Problem description. Extract every line below that contains the string "track", matching case exactly.

Working data.
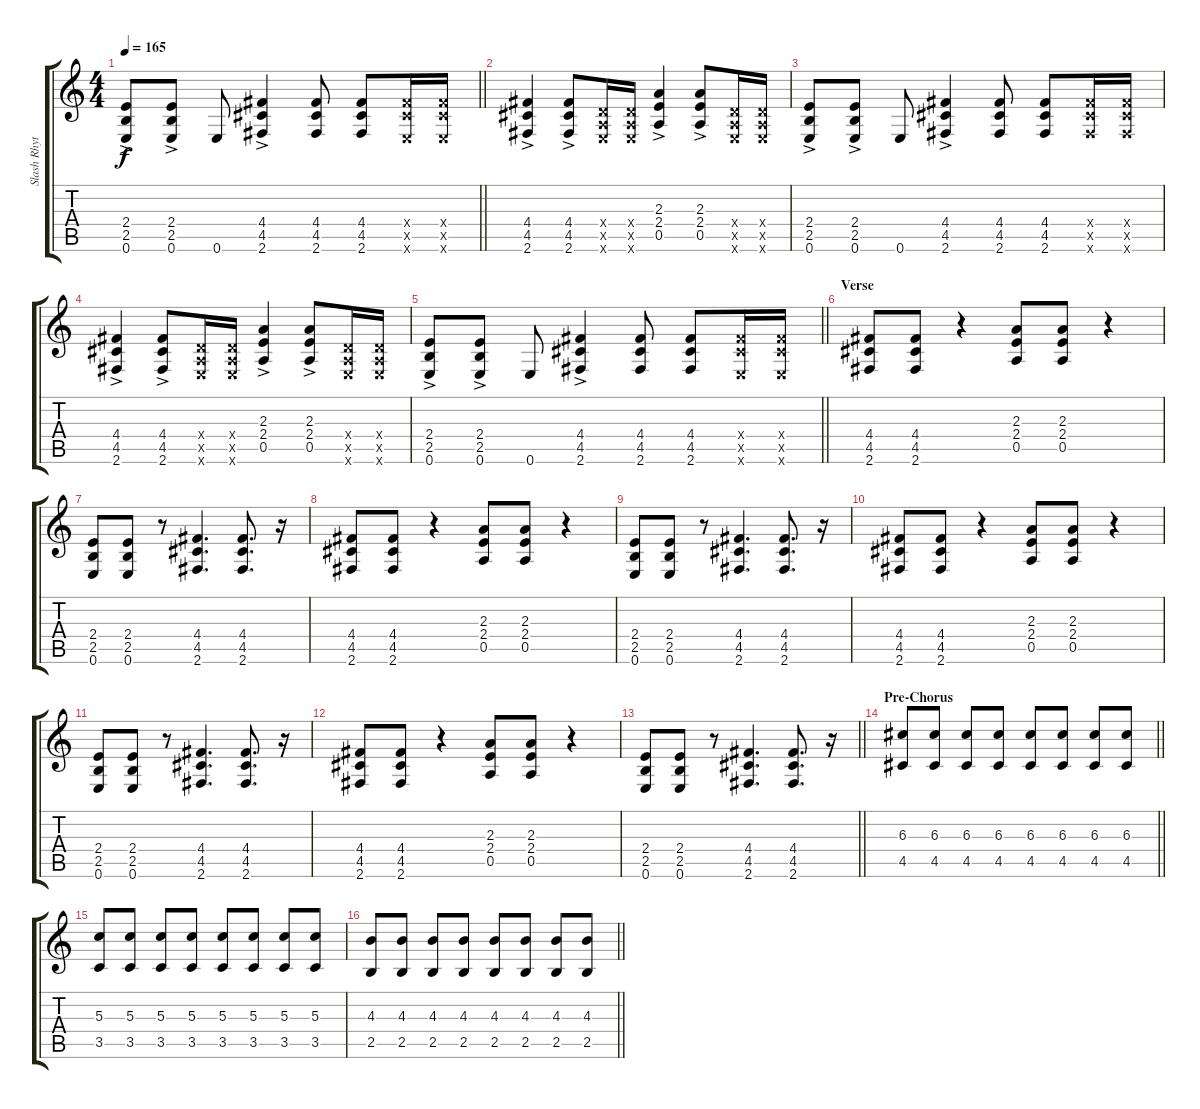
\track ("Slash Rhythm Guitar" "Slash Rhyt") {instrument overdrivenguitar}
\staff {score tabs}
\tuning (E4 B3 G3 D3 A2 E2) {hide}
\ts (4 4)
\tempo 165
\clef g2
\barLineRight lightlight
\ks c
(2.4 2.5{ac} 0.6{ac}).8{dy f} (2.4 2.5{ac} 0.6{ac}).8 0.6.8 (4.4 4.5{ac} 2.6{ac}).4 (4.4 4.5 2.6).8 (4.4 4.5 2.6).8 (4.4{x} 4.5{x} 0.6{x}).16 (4.4{x} 4.5{x} 0.6{x}).16 |
(4.4 4.5{ac} 2.6{ac}).4 (4.4 4.5{ac} 2.6{ac}).8 (0.4{x} 0.5{x} 0.6{x}).16 (0.4{x} 0.5{x} 0.6{x}).16 (2.3{ac} 2.4{ac} 0.5{ac}).4 (2.3{ac} 2.4{ac} 0.5{ac}).8 (0.4{x} 0.5{x} 0.6{x}).16 (0.4{x} 0.5{x} 0.6{x}).16 |
(2.4 2.5{ac} 0.6{ac}).8 (2.4 2.5{ac} 0.6{ac}).8 0.6.8 (4.4 4.5{ac} 2.6{ac}).4 (4.4 4.5 2.6).8 (4.4 4.5 2.6).8 (4.4{x} 4.5{x} 2.6{x}).16 (4.4{x} 4.5{x} 2.6{x}).16 |
(4.4 4.5{ac} 2.6{ac}).4 (4.4 4.5{ac} 2.6{ac}).8 (0.4{x} 0.5{x} 0.6{x}).16 (0.4{x} 0.5{x} 0.6{x}).16 (2.3{ac} 2.4{ac} 0.5{ac}).4 (2.3{ac} 2.4{ac} 0.5{ac}).8 (0.4{x} 0.5{x} 0.6{x}).16 (0.4{x} 0.5{x} 0.6{x}).16 |
\barLineRight lightlight
(2.4 2.5{ac} 0.6{ac}).8 (2.4 2.5{ac} 0.6{ac}).8 0.6.8 (4.4 4.5{ac} 2.6{ac}).4 (4.4 4.5 2.6).8 (4.4 4.5 2.6).8 (4.4{x} 4.5{x} 0.6{x}).16 (4.4{x} 4.5{x} 0.6{x}).16 |
\section ("" "Verse")
(4.4 4.5 2.6).8 (4.4 4.5 2.6).8 r.4 (2.3 2.4 0.5).8 (2.3 2.4 0.5).8 r.4 |
(2.4 2.5 0.6).8 (2.4 2.5 0.6).8 r.8 (4.4 4.5 2.6).4{d} (4.4 4.5 2.6).8{d} r.16 |
(4.4 4.5 2.6).8 (4.4 4.5 2.6).8 r.4 (2.3 2.4 0.5).8 (2.3 2.4 0.5).8 r.4 |
(2.4 2.5 0.6).8 (2.4 2.5 0.6).8 r.8 (4.4 4.5 2.6).4{d} (4.4 4.5 2.6).8{d} r.16 |
(4.4 4.5 2.6).8 (4.4 4.5 2.6).8 r.4 (2.3 2.4 0.5).8 (2.3 2.4 0.5).8 r.4 |
(2.4 2.5 0.6).8 (2.4 2.5 0.6).8 r.8 (4.4 4.5 2.6).4{d} (4.4 4.5 2.6).8{d} r.16 |
(4.4 4.5 2.6).8 (4.4 4.5 2.6).8 r.4 (2.3 2.4 0.5).8 (2.3 2.4 0.5).8 r.4 |
\barLineRight lightlight
(2.4 2.5 0.6).8 (2.4 2.5 0.6).8 r.8 (4.4 4.5 2.6).4{d} (4.4 4.5 2.6).8{d} r.16 |
\section ("" "Pre-Chorus")
\barLineRight lightlight
(6.3 4.5).8 (6.3 4.5).8 (6.3 4.5).8 (6.3 4.5).8 (6.3 4.5).8 (6.3 4.5).8 (6.3 4.5).8 (6.3 4.5).8 |
(5.3 3.5).8 (5.3 3.5).8 (5.3 3.5).8 (5.3 3.5).8 (5.3 3.5).8 (5.3 3.5).8 (5.3 3.5).8 (5.3 3.5).8 |
\barLineRight lightlight
(4.3 2.5).8 (4.3 2.5).8 (4.3 2.5).8 (4.3 2.5).8 (4.3 2.5).8 (4.3 2.5).8 (4.3 2.5).8 (4.3 2.5).8
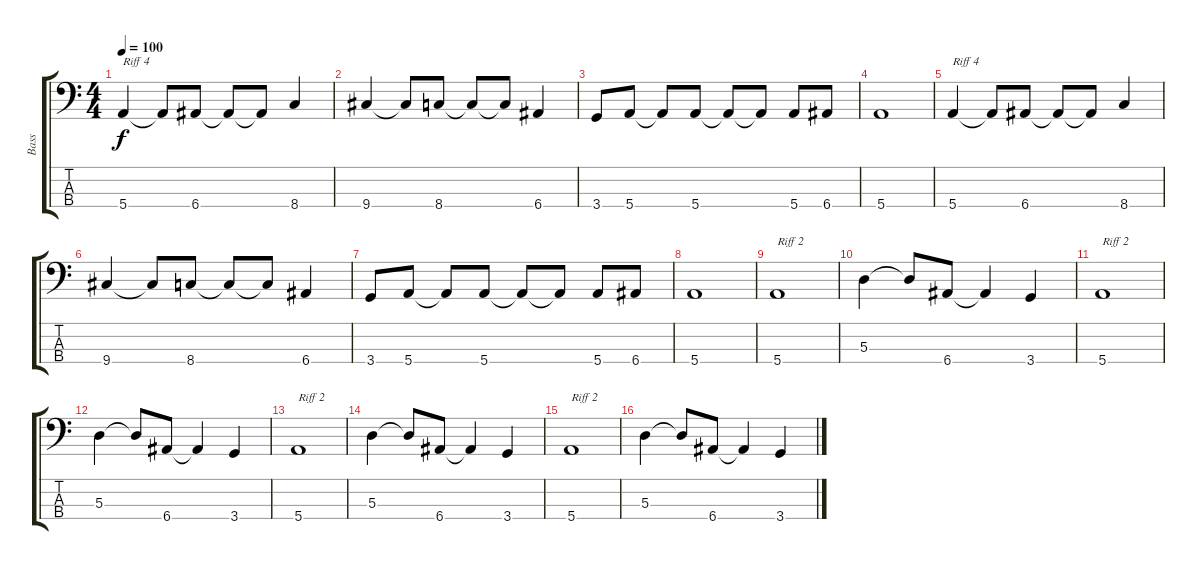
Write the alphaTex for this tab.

\track ("Bass" "Bass") {instrument electricbassfinger}
\staff {score tabs}
\tuning (G2 D2 A1 E1) {hide}
\ts (4 4)
\tempo 100
\clef f4
\ks c
5.4.4{txt "Riff 4" dy f} 5.4{t}.8 6.4.8 6.4{t}.8 6.4{t}.8 8.4.4 |
9.4.4 9.4{t}.8 8.4.8 8.4{t}.8 8.4{t}.8 6.4.4 |
3.4.8 5.4.8 5.4{t}.8 5.4.8 5.4{t}.8 5.4{t}.8 5.4.8 6.4.8 |
5.4.1 |
5.4.4{txt "Riff 4"} 5.4{t}.8 6.4.8 6.4{t}.8 6.4{t}.8 8.4.4 |
9.4.4 9.4{t}.8 8.4.8 8.4{t}.8 8.4{t}.8 6.4.4 |
3.4.8 5.4.8 5.4{t}.8 5.4.8 5.4{t}.8 5.4{t}.8 5.4.8 6.4.8 |
5.4.1 |
5.4.1{txt "Riff 2"} |
5.3.4 5.3{t}.8 6.4.8 6.4{t}.4 3.4.4 |
5.4.1{txt "Riff 2"} |
5.3.4 5.3{t}.8 6.4.8 6.4{t}.4 3.4.4 |
5.4.1{txt "Riff 2"} |
5.3.4 5.3{t}.8 6.4.8 6.4{t}.4 3.4.4 |
5.4.1{txt "Riff 2"} |
5.3.4 5.3{t}.8 6.4.8 6.4{t}.4 3.4.4
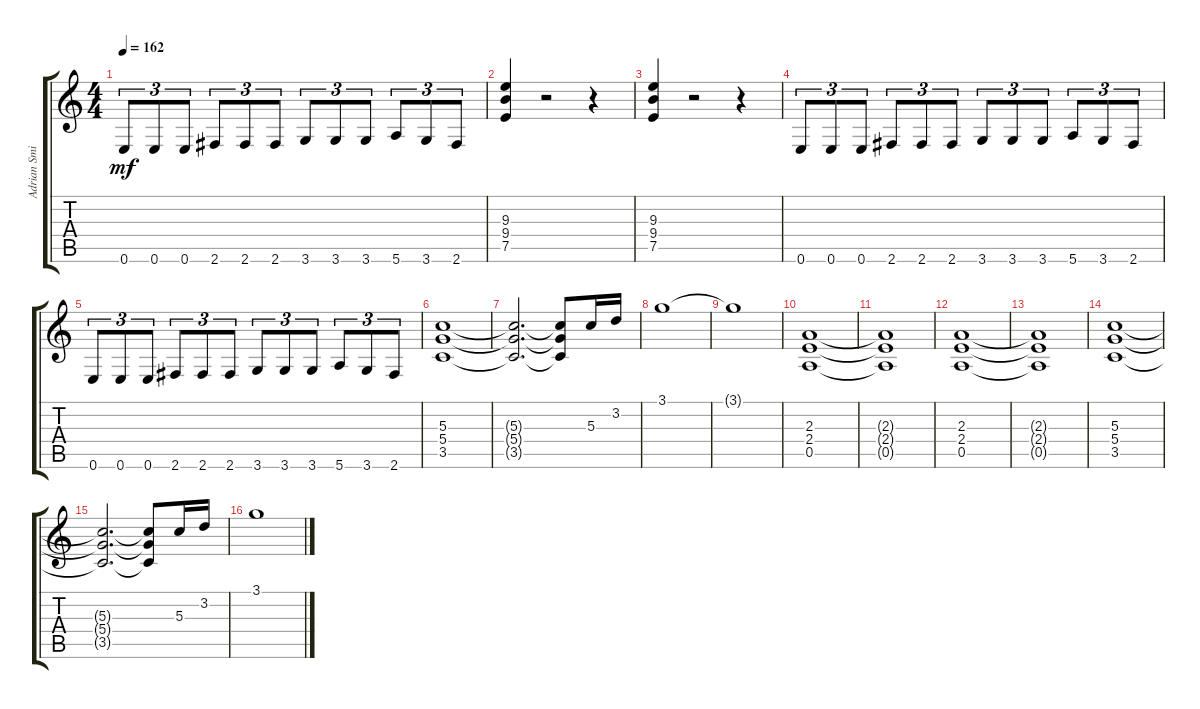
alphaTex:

\track ("Adrian Smith" "Adrian Smi") {instrument overdrivenguitar}
\staff {score tabs}
\tuning (E4 B3 G3 D3 A2 E2) {hide}
\ts (4 4)
\tempo 162
\clef g2
\ks c
0.6.8{tu (3 2) dy mf} 0.6.8{tu (3 2)} 0.6.8{tu (3 2)} 2.6.8{tu (3 2)} 2.6.8{tu (3 2)} 2.6.8{tu (3 2)} 3.6.8{tu (3 2)} 3.6.8{tu (3 2)} 3.6.8{tu (3 2)} 5.6.8{tu (3 2)} 3.6.8{tu (3 2)} 2.6.8{tu (3 2)} |
(9.3 9.4 7.5).4 r.2 r.4 |
(9.3 9.4 7.5).4 r.2 r.4 |
0.6.8{tu (3 2)} 0.6.8{tu (3 2)} 0.6.8{tu (3 2)} 2.6.8{tu (3 2)} 2.6.8{tu (3 2)} 2.6.8{tu (3 2)} 3.6.8{tu (3 2)} 3.6.8{tu (3 2)} 3.6.8{tu (3 2)} 5.6.8{tu (3 2)} 3.6.8{tu (3 2)} 2.6.8{tu (3 2)} |
0.6.8{tu (3 2)} 0.6.8{tu (3 2)} 0.6.8{tu (3 2)} 2.6.8{tu (3 2)} 2.6.8{tu (3 2)} 2.6.8{tu (3 2)} 3.6.8{tu (3 2)} 3.6.8{tu (3 2)} 3.6.8{tu (3 2)} 5.6.8{tu (3 2)} 3.6.8{tu (3 2)} 2.6.8{tu (3 2)} |
(5.3 5.4 3.5).1 |
(5.3{t} 5.4{t} 3.5{t}).2{d} (5.3{t} 5.4{t} 3.5{t}).8 5.3.16 3.2.16 |
3.1.1 |
3.1{t}.1 |
(2.3 2.4 0.5).1 |
(2.3{t} 2.4{t} 0.5{t}).1 |
(2.3 2.4 0.5).1 |
(2.3{t} 2.4{t} 0.5{t}).1 |
(5.3 5.4 3.5).1 |
(5.3{t} 5.4{t} 3.5{t}).2{d} (5.3{t} 5.4{t} 3.5{t}).8 5.3.16 3.2.16 |
3.1.1
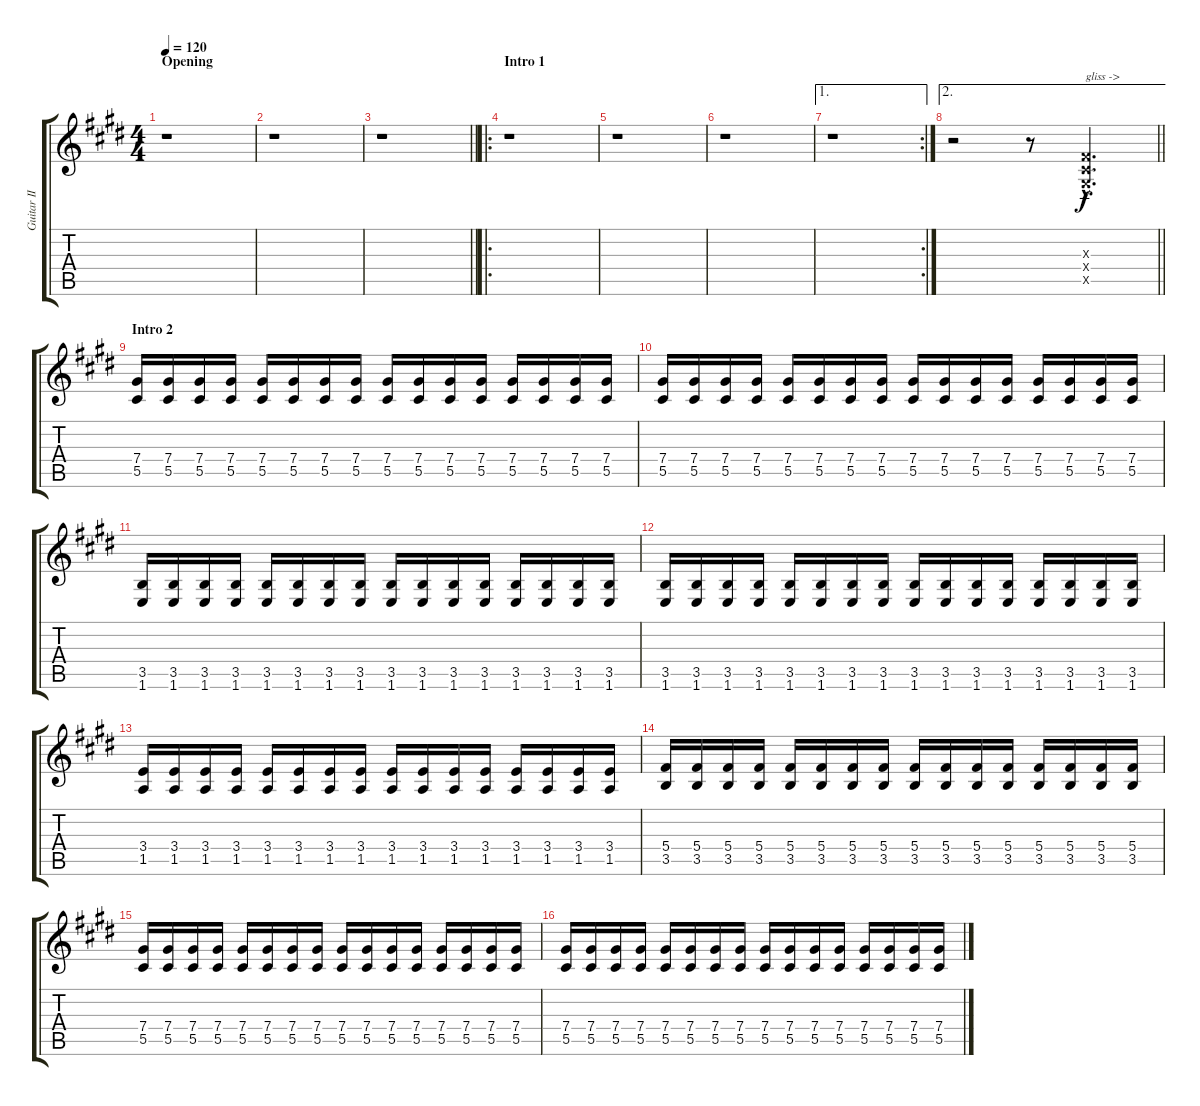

Worked solution.
\track ("Slash Rhythm Guitar" "Slash Rhyt") {instrument overdrivenguitar}
\track ("Bass" "Bass") {instrument electricbassfinger}
\track ("Adrian Smith" "Adrian Smi") {instrument overdrivenguitar}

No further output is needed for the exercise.